The divorce between Nelson and Winnie reminds me of what Satan caused between Adam and Eve. Nelson as the father of his home I would say failed to express the depth of Christian spirituality that shows us how divine it is to forgive and also demonstrates the revolutionary, transforming and positive power of forgiveness not only towards the apartheid regime but also towards his wife, Winnie. Familiar as it is, l often wonder whether Nelson before his death really meant what he said in the church anytime he repeated the plea in the Lord’s prayer, ‘Forgive us our debts, as we forgive our debtors.’

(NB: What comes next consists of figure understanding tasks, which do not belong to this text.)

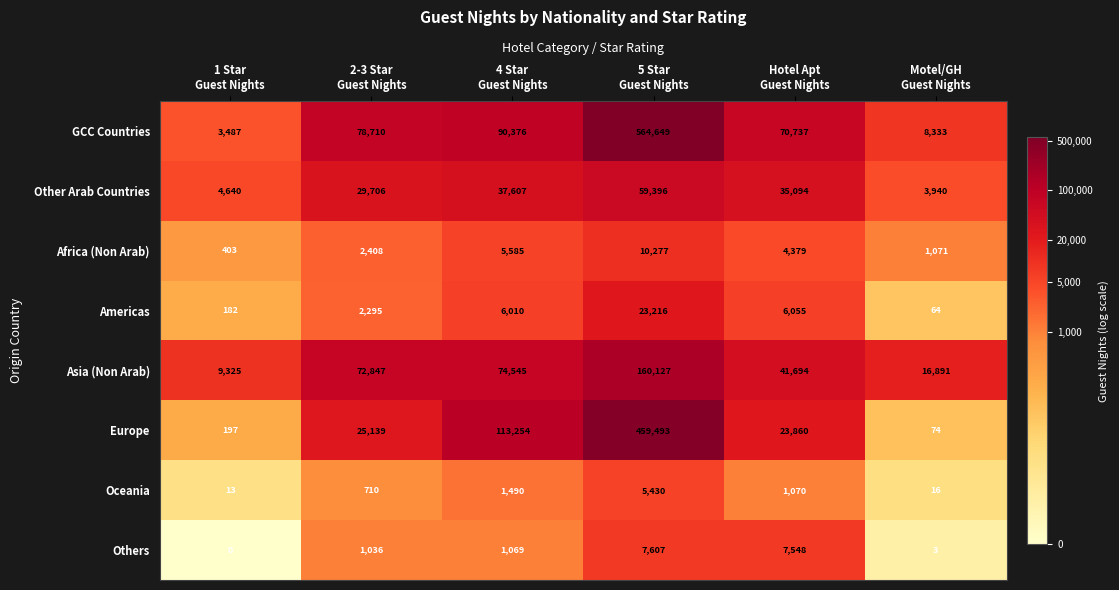

List the series in order of their peak value, highest first.

GCC Countries, Europe, Asia (Non Arab), Other Arab Countries, Americas, Africa (Non Arab), Others, Oceania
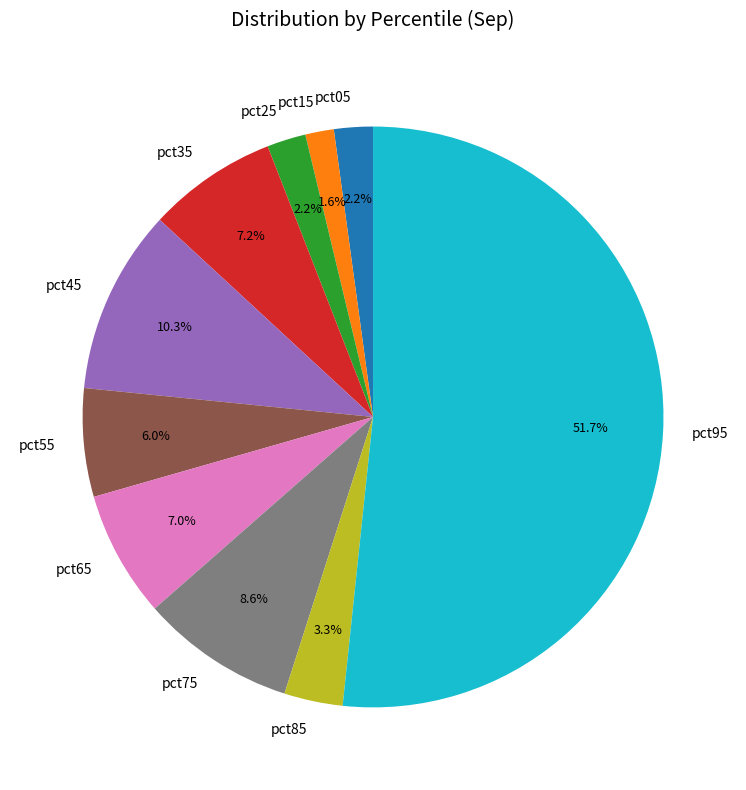

Which category has the biggest portion of the pie?

pct95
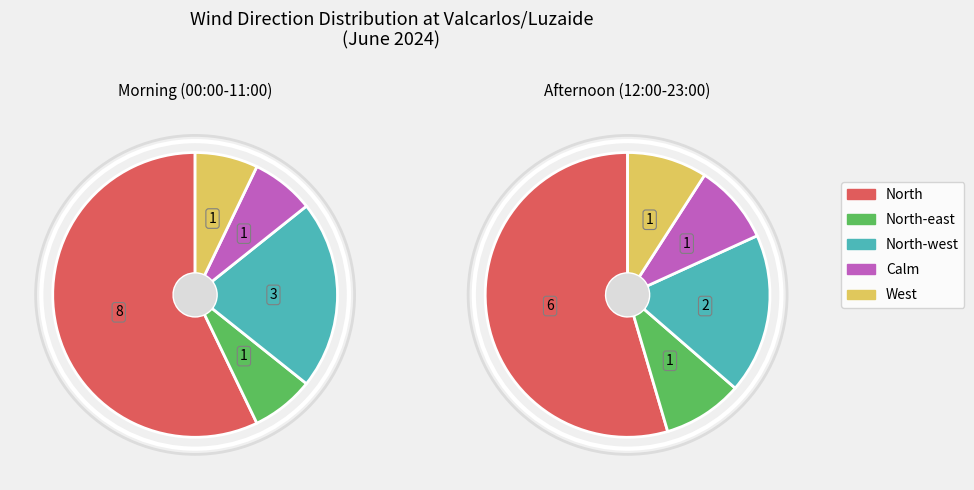

Count the number of slices in the pie.

5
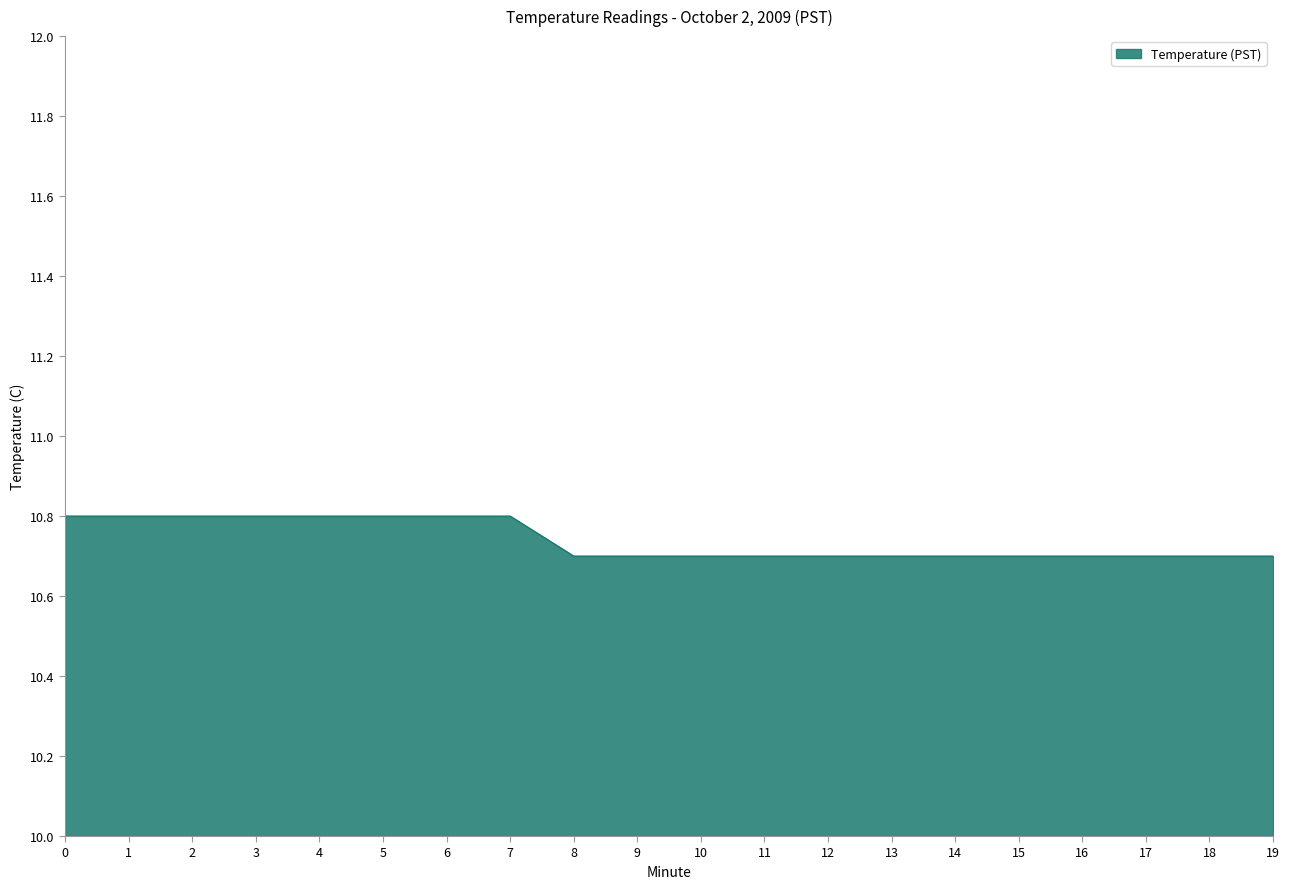

The chart shows a value of 6.5 at 18. True or false?

False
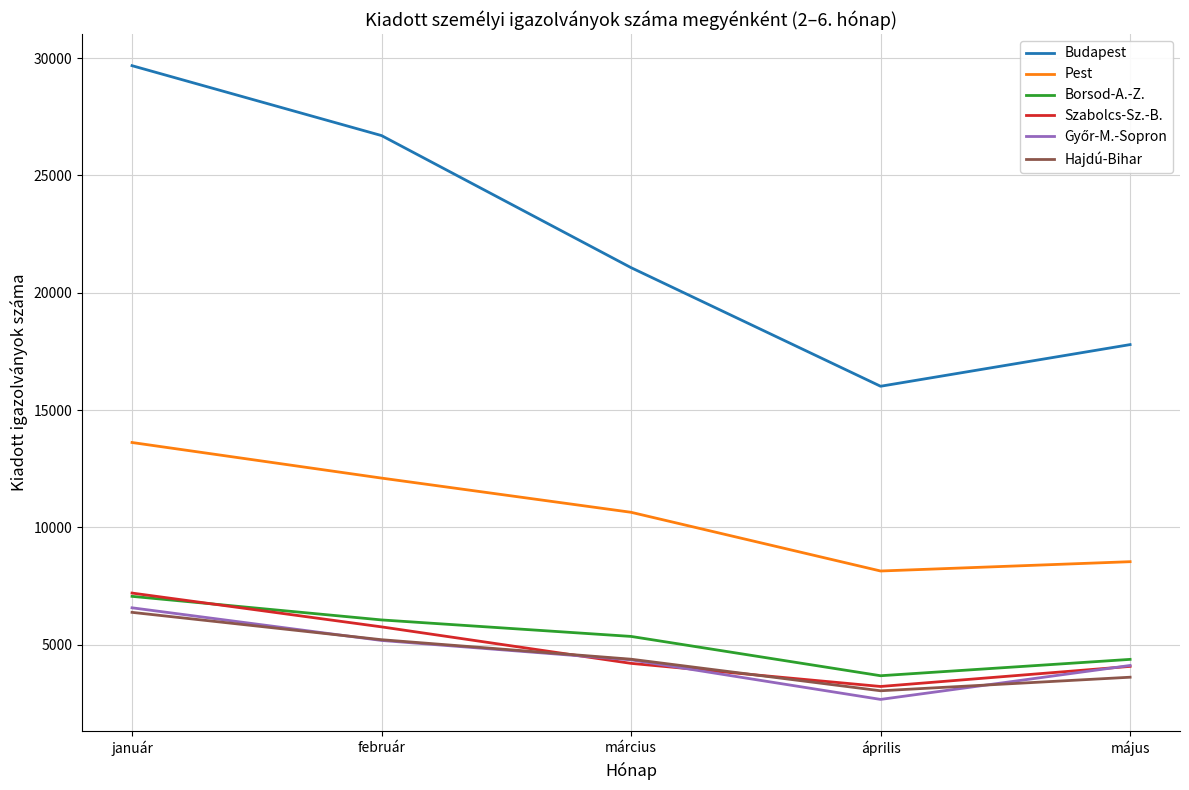

True or false: Borsod-A.-Z. and Pest intersect in this chart.

False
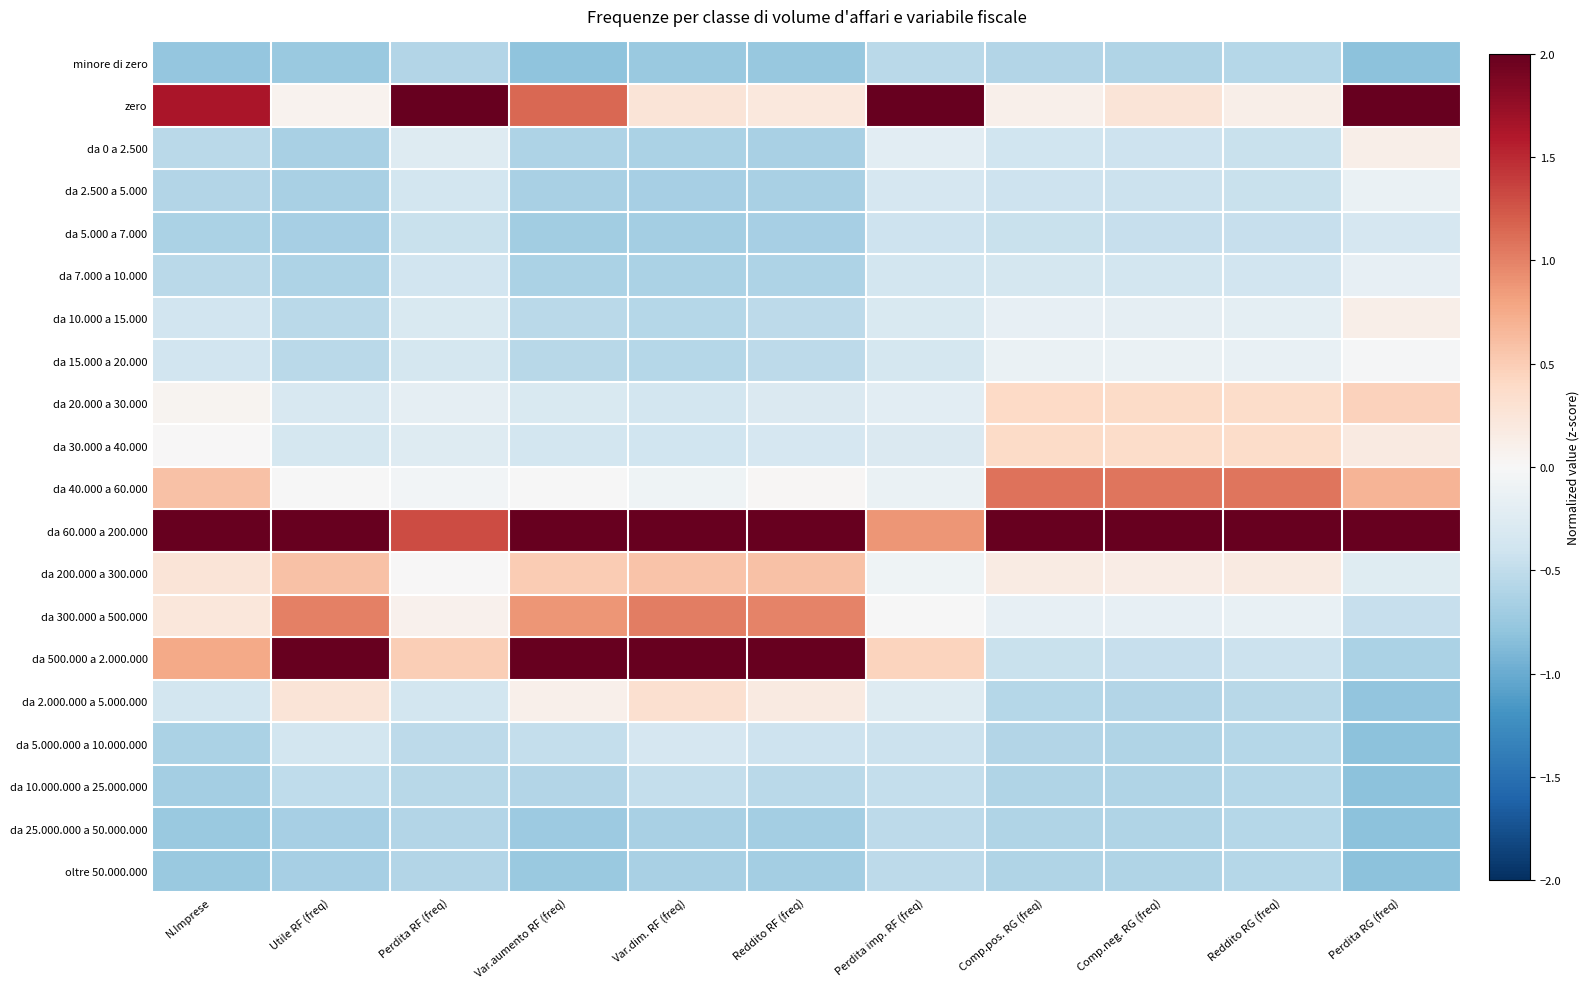

What is the smallest value displayed?

-0.8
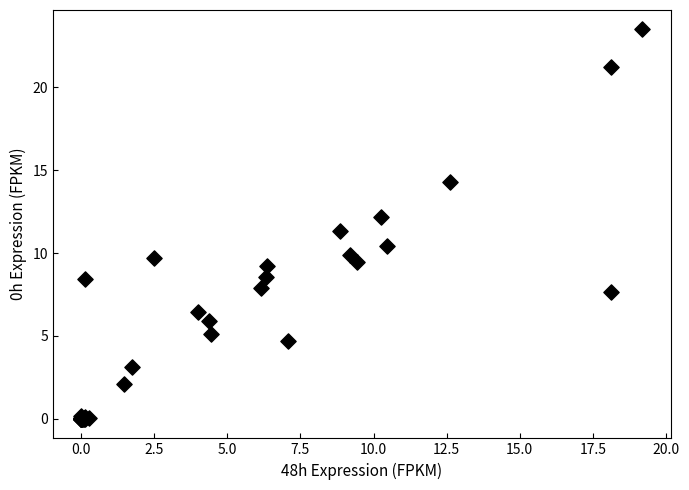

What Y value in the scatter plot is closest to 11?

11.3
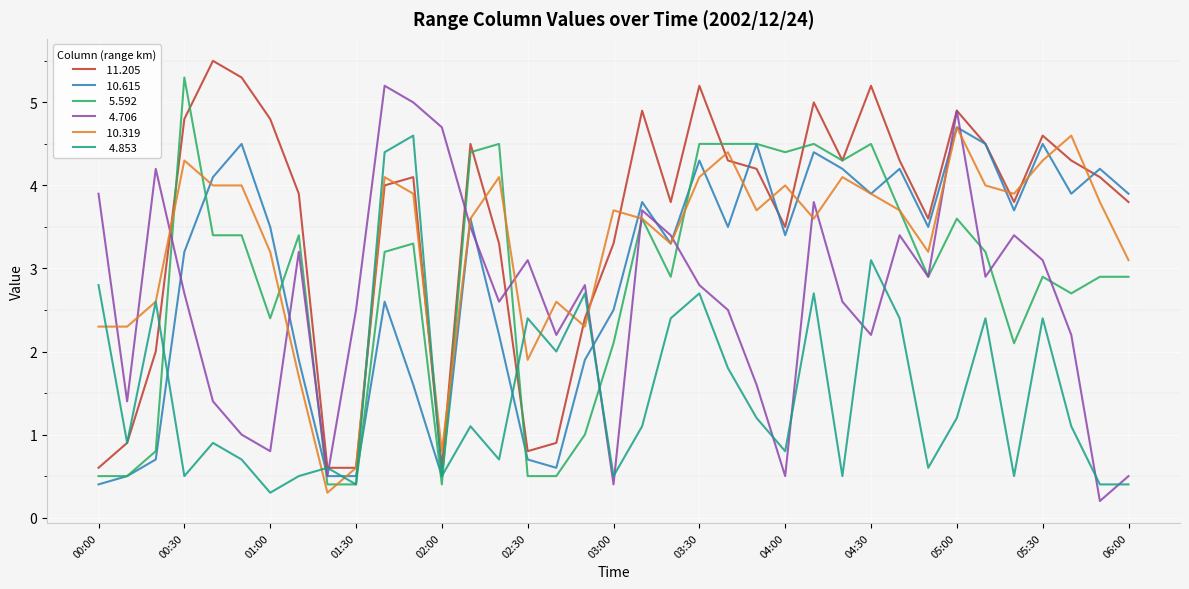

What is the greatest value displayed?

5.5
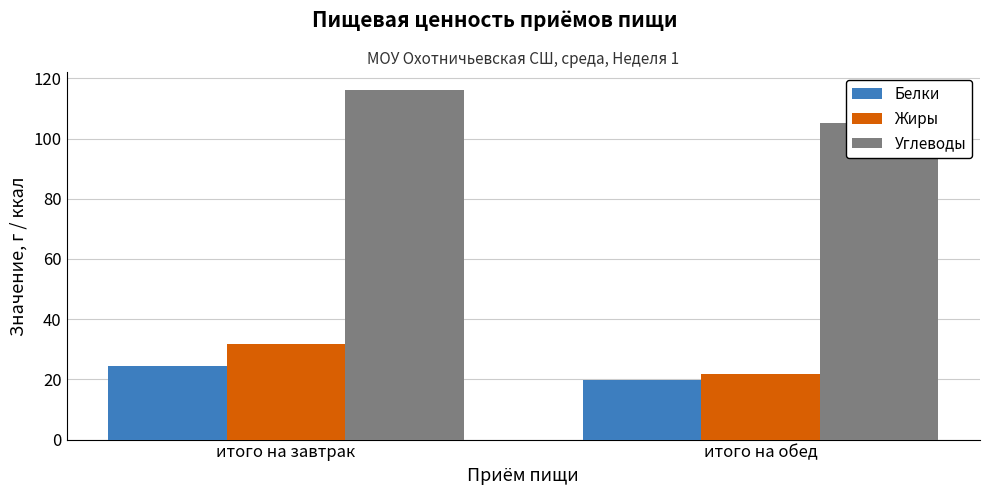

Reading right to left, what are all the values shown in this chart?

Белки: итого на обед=19.9	итого на завтрак=24.5
Жиры: итого на обед=21.8	итого на завтрак=31.6
Углеводы: итого на обед=105.1	итого на завтрак=116.2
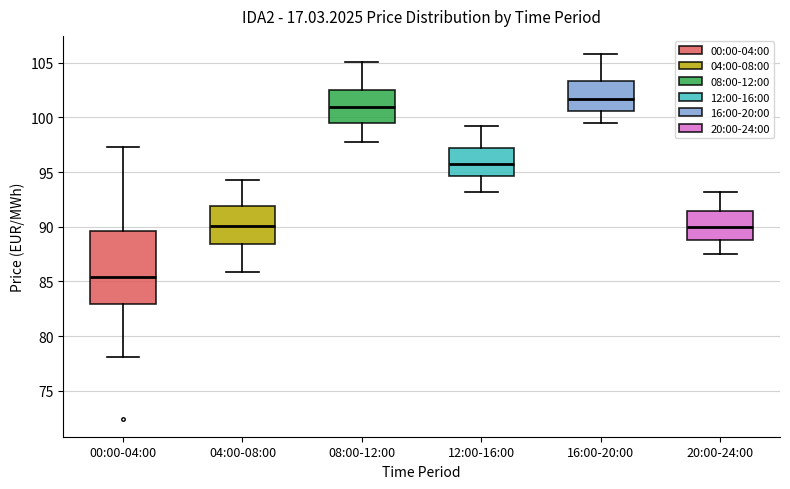

Which box has the highest median line?

16:00-20:00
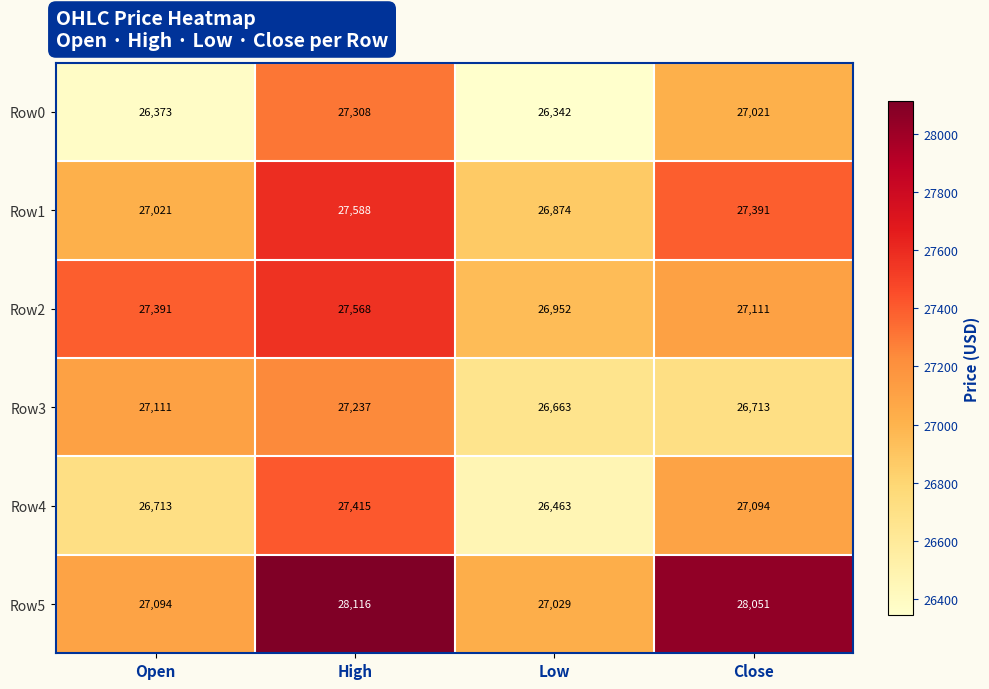

How many Row1 values are between 27021 and 27588?

3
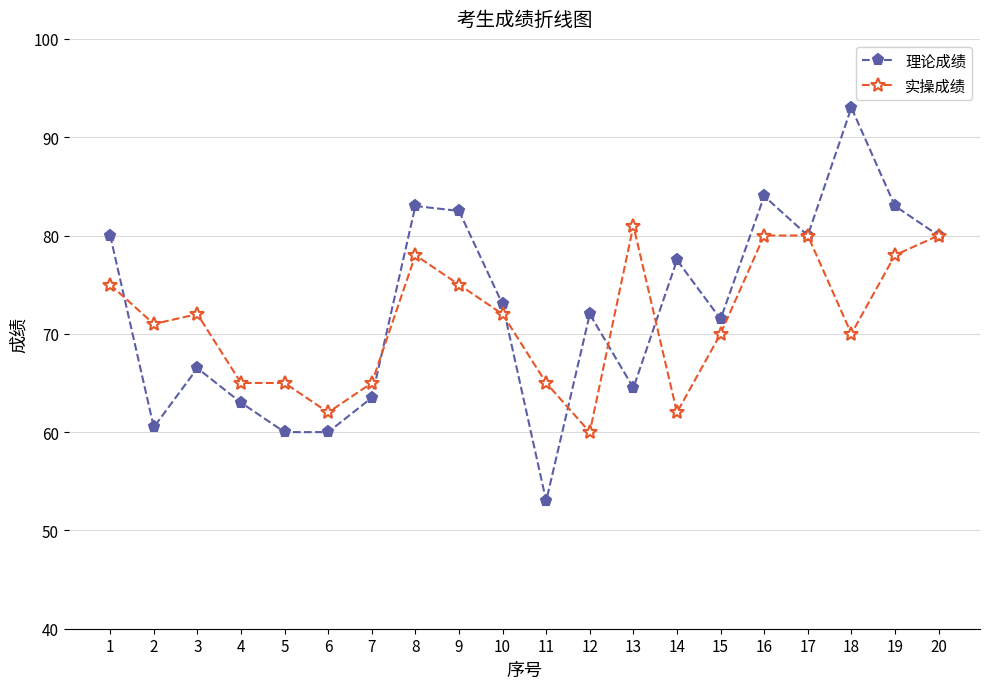

Which category has the highest value across all series?

18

Forgiveness is a door to peace, revival and happiness. Humility is the essence of forgiveness. Pride and unforgiveness strain relationships, and could create an environment in which peace or revival and reconciliation becomes impossible. I think, the cruellest prison of all is the cool prison of an unforgiving mind and spirit. The lesson for you and me is to know that personal or marital reconciliation cannot occur without Christian love and humility. Just as God’s forgiveness comes from His love for us, the failure to forgive others stems from our failure to love them. The reflection is that Christian witness calls us to be willing to forgive those who offends us just as we expect God’s immediate and complete forgiveness when we sinned against Him. Nelson’s and Winnie’s story provides us a helpful reflection that in this world, nothing is permanent except hence, we must not become unfeeling as a rock. Nelson and Winnie missed the laughter and the lightness of their old age victorious life together because of unforgiveness. Nelson agreed of being the “loneliest man” after their divorce but what caused the loneliness? Did the church failed the Mandelas in their time of marital disconnection? Let us remember that whoever is devoid of the power to forgive is devoid of the power to love and using the words of C.S. Lewis, “To be a Christian means to forgive the inexcusable because God has forgiven the inexcusable in you.”